[source]
pmid = PMID:28148925
title = A novel mutation in the proteolytic domain of LONP1 causes atypical CODAS syndrome
[diagnosis]
disease_id = OMIM:600373
disease_label = CODAS syndrome
[text]
The proband is a 12-year-old male, born to healthy, non-consanguineous parents. He has one healthy brother. He was born by cesarean section due to placenta previa at 36 weeks of gestation.
No asphyxia was recorded. His birth weight, length and head circumference were 2324bg (−0.6 s.d.), 42.6 cm (−1.5 s.d.) and 32.5 cm (+0.3 s.d.), respectively.
Imperforate anus with rectovesical fistula and bilateral congenital cataracts were diagnosed at birth and were operated twice on at 1 day and 3 months, respectively.

He was referred to our hospital because of developmental delay at 10 months. Physical examination revealed short stature, hypotonia and spasticity of lower extremities.
No facial dimorphism, including microcornea, auricular or teeth deformities, was seen. At 1 year 6 months, he could crawl but could not sit alone nor speak coherent words.

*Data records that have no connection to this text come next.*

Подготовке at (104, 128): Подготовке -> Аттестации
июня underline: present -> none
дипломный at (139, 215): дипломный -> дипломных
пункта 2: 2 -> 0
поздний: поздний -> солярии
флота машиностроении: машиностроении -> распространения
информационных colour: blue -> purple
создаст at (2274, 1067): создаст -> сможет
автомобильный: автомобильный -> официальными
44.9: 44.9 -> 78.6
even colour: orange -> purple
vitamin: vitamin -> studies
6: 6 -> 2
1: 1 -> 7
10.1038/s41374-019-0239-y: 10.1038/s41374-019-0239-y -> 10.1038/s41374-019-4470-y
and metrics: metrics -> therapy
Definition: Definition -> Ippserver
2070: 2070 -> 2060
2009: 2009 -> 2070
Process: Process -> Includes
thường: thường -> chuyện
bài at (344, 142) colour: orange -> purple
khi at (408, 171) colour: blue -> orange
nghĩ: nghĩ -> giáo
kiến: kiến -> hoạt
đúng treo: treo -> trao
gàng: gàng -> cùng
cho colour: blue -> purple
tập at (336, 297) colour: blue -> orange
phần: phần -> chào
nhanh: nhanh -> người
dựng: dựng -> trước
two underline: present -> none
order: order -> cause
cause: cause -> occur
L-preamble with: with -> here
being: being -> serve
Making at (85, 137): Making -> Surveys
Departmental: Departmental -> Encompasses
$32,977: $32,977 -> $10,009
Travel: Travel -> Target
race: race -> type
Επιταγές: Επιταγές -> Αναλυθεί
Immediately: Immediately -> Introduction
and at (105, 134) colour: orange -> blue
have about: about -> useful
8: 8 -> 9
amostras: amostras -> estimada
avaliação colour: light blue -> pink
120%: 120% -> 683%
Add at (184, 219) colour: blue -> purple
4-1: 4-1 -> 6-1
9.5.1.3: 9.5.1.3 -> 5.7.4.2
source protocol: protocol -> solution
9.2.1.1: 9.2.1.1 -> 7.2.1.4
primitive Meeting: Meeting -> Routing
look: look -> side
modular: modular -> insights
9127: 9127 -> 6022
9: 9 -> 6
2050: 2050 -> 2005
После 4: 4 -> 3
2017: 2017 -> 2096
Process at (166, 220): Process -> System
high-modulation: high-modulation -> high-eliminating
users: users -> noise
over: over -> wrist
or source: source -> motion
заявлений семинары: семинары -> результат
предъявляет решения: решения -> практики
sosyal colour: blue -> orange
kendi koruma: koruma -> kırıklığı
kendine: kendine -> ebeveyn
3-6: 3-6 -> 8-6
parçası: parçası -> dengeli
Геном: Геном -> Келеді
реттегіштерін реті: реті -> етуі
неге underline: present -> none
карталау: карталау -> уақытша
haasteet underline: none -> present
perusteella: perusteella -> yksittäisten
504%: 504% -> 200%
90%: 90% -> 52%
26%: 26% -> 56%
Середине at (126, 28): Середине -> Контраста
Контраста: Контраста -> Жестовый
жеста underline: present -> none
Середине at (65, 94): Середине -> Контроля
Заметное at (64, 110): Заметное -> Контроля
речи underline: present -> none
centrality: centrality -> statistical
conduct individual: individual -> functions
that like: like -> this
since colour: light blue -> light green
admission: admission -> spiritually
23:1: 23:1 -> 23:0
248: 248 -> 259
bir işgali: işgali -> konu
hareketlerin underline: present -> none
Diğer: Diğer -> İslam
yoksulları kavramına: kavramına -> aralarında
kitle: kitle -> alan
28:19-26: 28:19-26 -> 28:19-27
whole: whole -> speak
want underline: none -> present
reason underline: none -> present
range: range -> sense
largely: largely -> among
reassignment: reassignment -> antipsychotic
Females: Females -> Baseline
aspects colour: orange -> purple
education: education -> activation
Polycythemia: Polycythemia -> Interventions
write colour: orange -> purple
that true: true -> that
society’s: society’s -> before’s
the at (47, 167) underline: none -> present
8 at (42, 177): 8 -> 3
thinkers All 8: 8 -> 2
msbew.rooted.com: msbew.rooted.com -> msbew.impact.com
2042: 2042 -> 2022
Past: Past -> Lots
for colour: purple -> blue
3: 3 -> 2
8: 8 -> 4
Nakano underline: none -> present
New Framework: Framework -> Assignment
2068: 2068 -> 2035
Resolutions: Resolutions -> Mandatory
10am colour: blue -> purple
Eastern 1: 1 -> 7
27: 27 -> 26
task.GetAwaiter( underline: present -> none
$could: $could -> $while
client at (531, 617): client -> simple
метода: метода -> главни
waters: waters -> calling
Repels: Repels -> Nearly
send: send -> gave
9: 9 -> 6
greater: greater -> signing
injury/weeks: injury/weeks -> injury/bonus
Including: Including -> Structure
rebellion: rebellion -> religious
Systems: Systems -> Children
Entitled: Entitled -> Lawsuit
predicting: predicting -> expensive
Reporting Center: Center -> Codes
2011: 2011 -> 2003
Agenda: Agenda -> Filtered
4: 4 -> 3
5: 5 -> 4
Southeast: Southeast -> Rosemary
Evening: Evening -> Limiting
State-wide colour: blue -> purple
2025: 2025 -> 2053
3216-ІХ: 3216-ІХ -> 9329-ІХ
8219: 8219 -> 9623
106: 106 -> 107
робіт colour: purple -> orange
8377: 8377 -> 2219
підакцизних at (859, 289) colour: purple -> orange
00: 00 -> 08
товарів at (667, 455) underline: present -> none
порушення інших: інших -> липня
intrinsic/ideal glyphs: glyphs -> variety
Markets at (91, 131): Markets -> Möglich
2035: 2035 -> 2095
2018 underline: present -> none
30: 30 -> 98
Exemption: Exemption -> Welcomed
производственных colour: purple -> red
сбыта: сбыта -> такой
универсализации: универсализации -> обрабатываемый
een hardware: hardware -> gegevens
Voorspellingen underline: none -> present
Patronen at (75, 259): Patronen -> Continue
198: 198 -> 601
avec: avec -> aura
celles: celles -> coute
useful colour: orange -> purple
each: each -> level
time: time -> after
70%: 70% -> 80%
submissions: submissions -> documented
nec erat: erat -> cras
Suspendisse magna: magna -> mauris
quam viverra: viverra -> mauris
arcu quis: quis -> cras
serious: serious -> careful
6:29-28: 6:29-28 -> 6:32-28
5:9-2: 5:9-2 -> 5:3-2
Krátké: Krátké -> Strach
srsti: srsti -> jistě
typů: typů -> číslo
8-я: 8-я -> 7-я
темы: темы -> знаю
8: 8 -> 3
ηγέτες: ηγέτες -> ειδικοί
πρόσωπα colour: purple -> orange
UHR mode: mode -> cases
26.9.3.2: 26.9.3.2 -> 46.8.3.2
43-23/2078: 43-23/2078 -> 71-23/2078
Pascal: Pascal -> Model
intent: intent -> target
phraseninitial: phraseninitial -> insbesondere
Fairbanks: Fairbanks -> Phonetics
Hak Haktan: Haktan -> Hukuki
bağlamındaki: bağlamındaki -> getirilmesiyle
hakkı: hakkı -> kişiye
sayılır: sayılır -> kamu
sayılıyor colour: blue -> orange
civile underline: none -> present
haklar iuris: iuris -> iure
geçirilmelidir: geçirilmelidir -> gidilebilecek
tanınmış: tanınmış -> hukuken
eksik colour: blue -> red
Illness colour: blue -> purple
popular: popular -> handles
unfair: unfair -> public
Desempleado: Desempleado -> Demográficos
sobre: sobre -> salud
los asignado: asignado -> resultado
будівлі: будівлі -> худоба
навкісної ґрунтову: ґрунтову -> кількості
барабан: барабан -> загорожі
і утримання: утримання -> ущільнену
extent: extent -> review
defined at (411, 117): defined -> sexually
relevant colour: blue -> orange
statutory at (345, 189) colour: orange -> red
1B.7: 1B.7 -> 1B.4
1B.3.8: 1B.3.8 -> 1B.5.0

At 2 years, he regressed and could not crawl. At 2 years 10 months, he presented with brief tonic seizures, which were controlled with valproate. Electric encephalogram
showed rare spikes. At 8 years, a gastrostomy was placed for progressive swallowing difficulties. At 9 years, he presented with intermittent choreoathetotic movement.
MRI performed at 10 months and 5 years showed progressive atrophy of the cerebellar cortex and caudate, with hyperintensity of the cerebellar cortex on T2-weighted images (Figures 1a–d).
He had normal serum creatine kinase, amino acid, lactate, pyruvate, tandem mass spectroscopy and karyotype. Nerve conduction time and brainstem auditory evoked potentials were also normal.
Skeletal radiography showed epiphyseal dysplasia on both knees (Figure 1e).
Brain MRI of the case. (a, b) Hyperintensity of the cerebellar cortex on T2-weighted images was visible at 10 months. (c,d)
Progressive atrophy of cerebellar cortex and caudate and hyperintensity of the cerebellar cortex on T2-weighted images was
seen at 5 years. (e) Skeletal radiography of the patient’s knees at 12 years. Epiphyseal dysplasia in both femoral metaphysis was seen.